Can you convert all of the material below into a JSON list of strings, one string per line, leaving out blank lines and the pictures?

DATA SHOWN:
☆ ☆ ☆ ☆ ☆ ☆ ☆

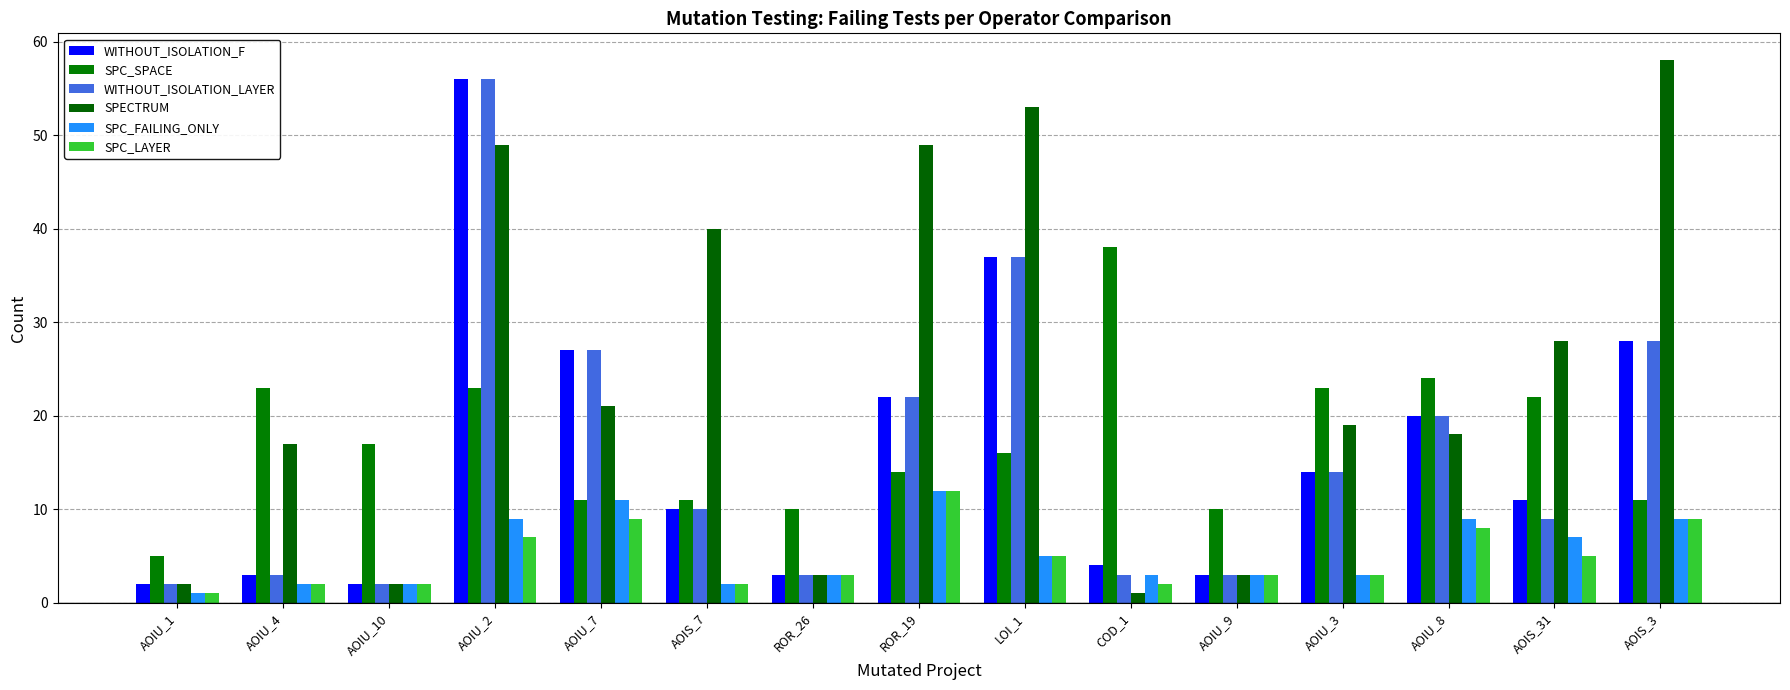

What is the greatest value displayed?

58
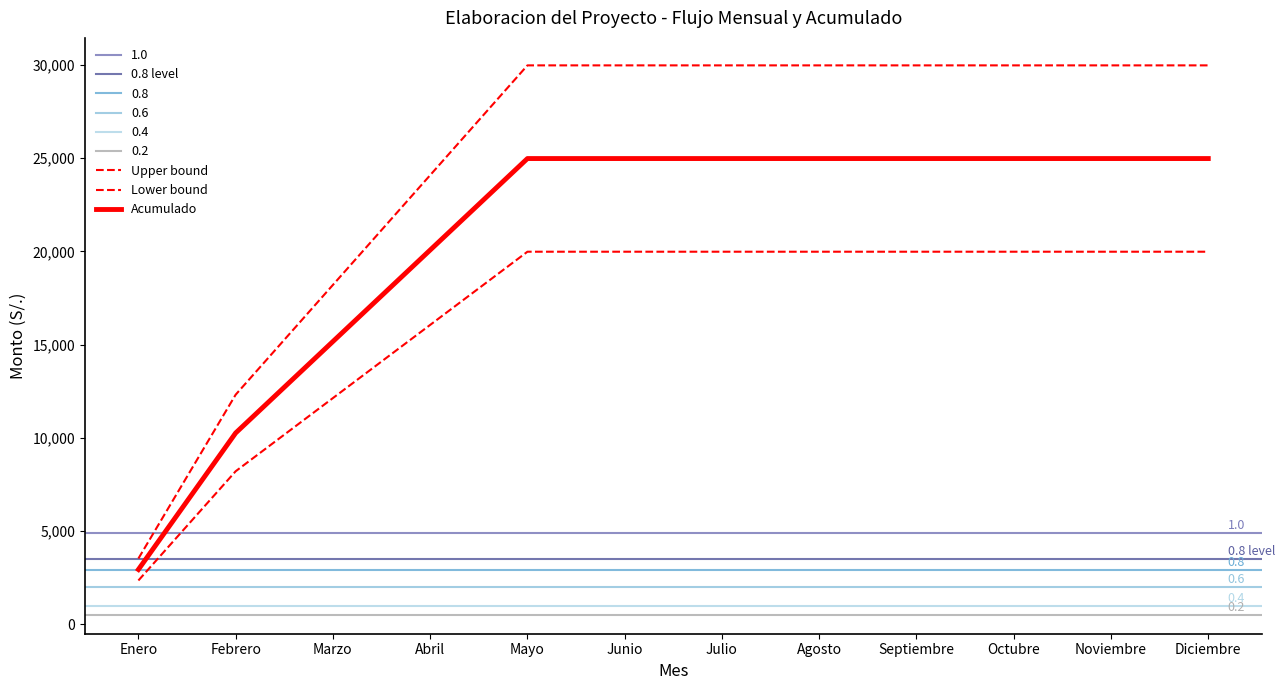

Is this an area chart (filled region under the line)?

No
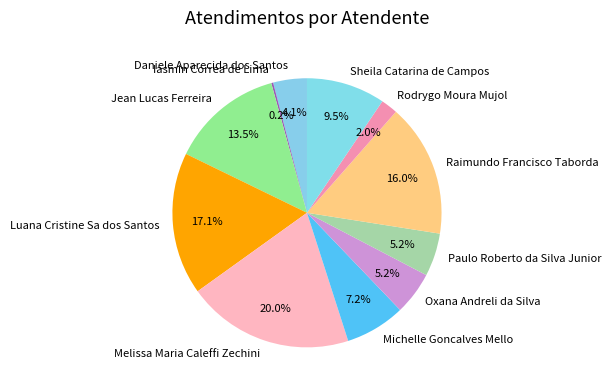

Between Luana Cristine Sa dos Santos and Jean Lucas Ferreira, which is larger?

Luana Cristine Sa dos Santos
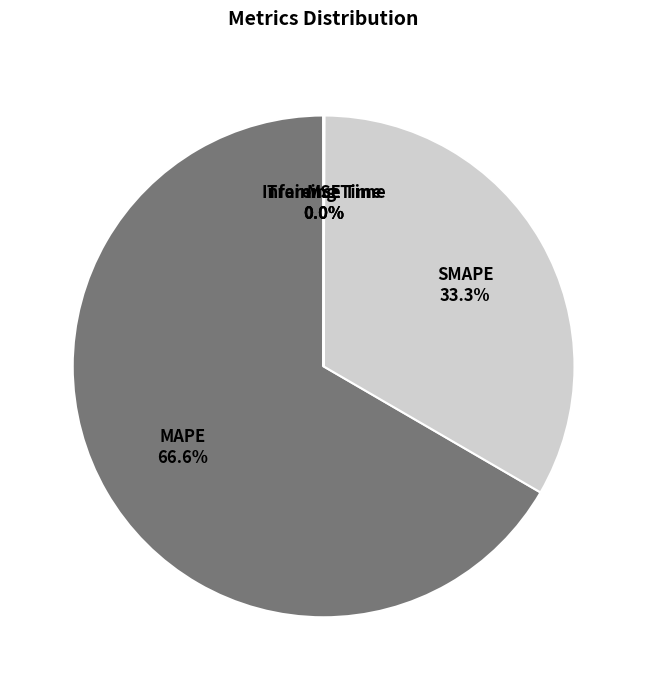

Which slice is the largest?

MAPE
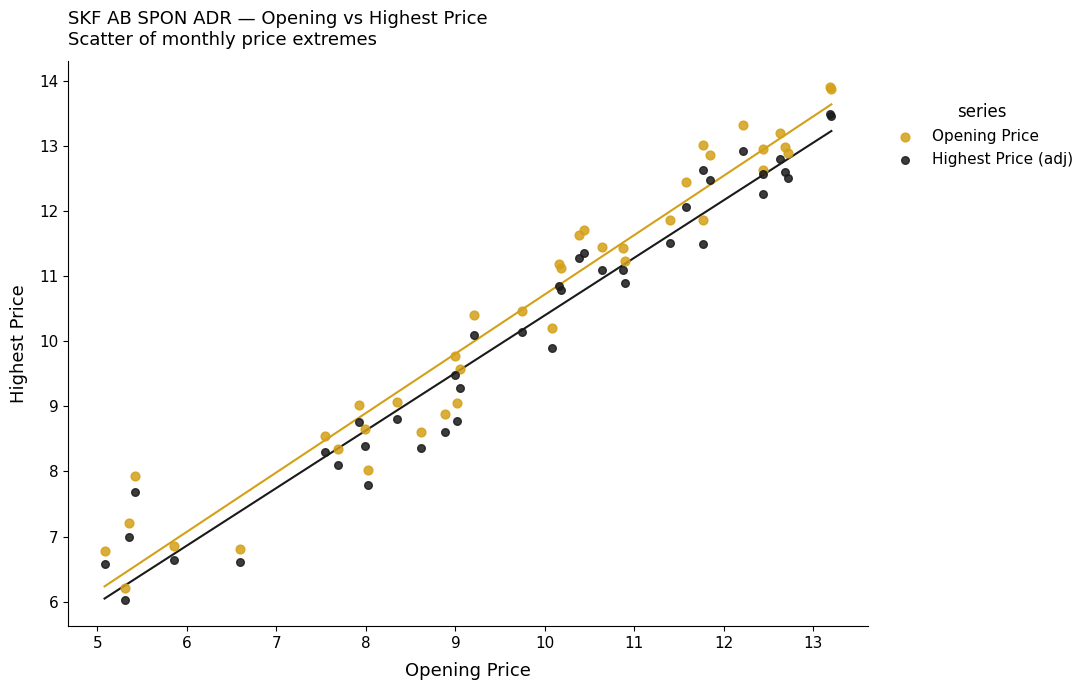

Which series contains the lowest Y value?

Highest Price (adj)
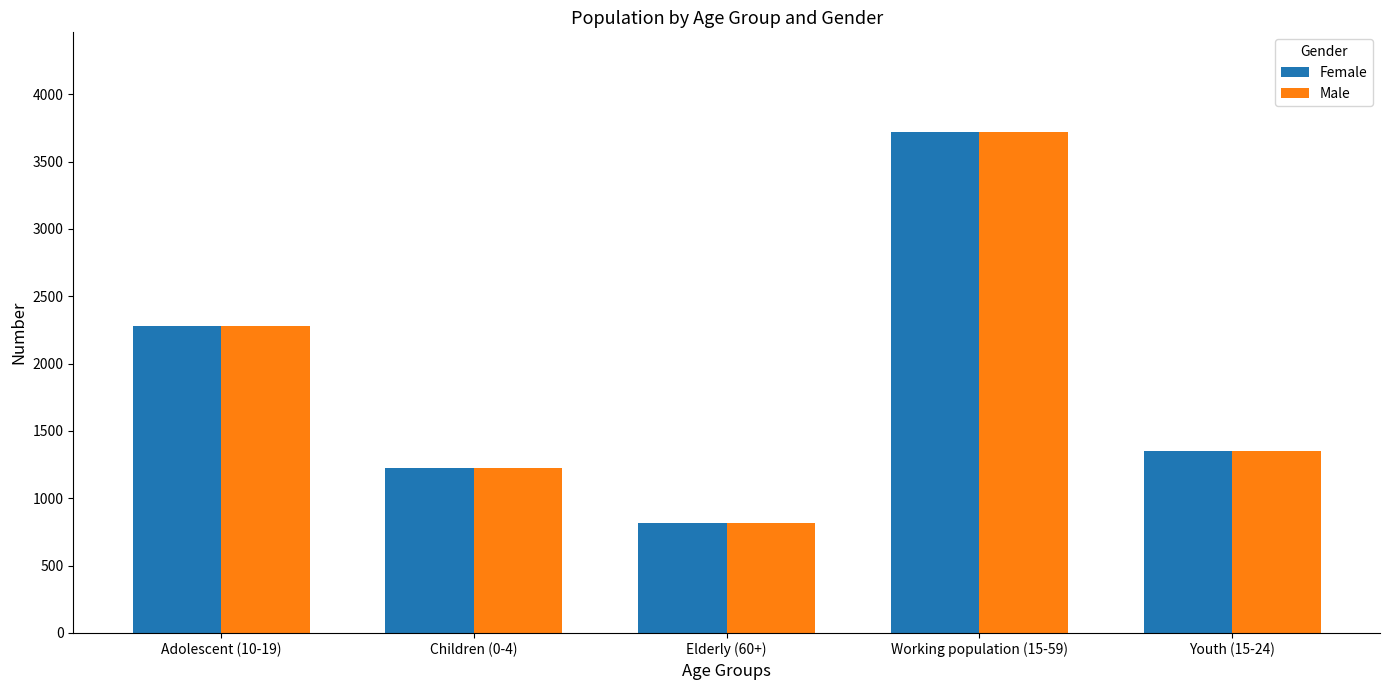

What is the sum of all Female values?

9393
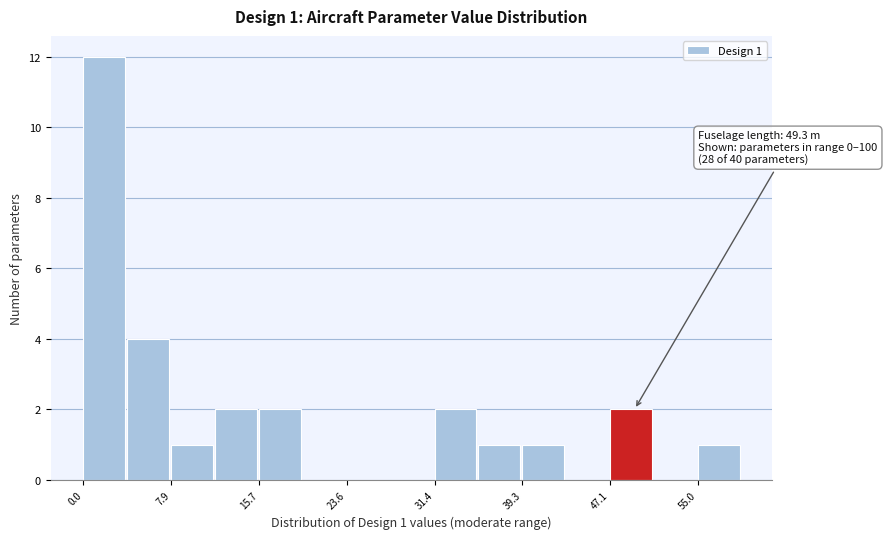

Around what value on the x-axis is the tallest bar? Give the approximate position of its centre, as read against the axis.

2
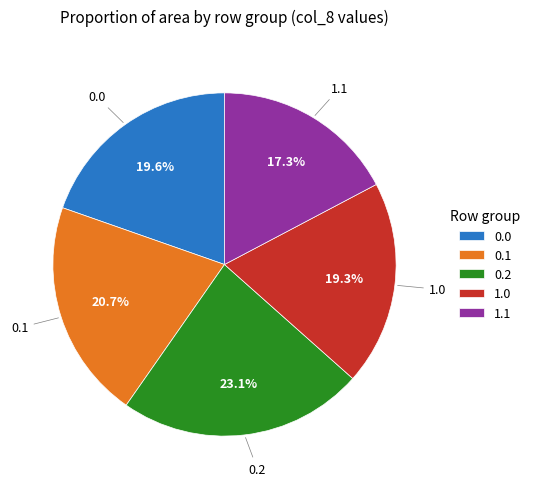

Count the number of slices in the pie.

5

☆ ☆ ☆ ☆ ☆ ☆ ☆

SOLUTION TO THIS TASK:
[
  "What is the greatest value displayed?",
  "58",
  "Is this an area chart (filled region under the line)?",
  "No",
  "Between Luana Cristine Sa dos Santos and Jean Lucas Ferreira, which is larger?",
  "Luana Cristine Sa dos Santos",
  "Which slice is the largest?",
  "MAPE",
  "Which series contains the lowest Y value?",
  "Highest Price (adj)",
  "What is the sum of all Female values?",
  "9393",
  "Around what value on the x-axis is the tallest bar? Give the approximate position of its centre, as read against the axis.",
  "2",
  "Count the number of slices in the pie.",
  "5"
]